(Per-instance keypoint data)
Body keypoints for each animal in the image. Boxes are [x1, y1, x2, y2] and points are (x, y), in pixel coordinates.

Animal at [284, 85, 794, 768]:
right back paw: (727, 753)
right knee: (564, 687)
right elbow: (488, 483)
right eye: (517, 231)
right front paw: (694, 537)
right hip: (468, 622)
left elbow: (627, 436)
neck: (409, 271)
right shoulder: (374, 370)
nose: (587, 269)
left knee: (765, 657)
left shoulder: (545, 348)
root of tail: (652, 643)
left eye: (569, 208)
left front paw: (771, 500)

EXERCISE AIM: Looking at the entries above, find how many lines include the word "left" and write that number alone.

ANSWER SPACE: 5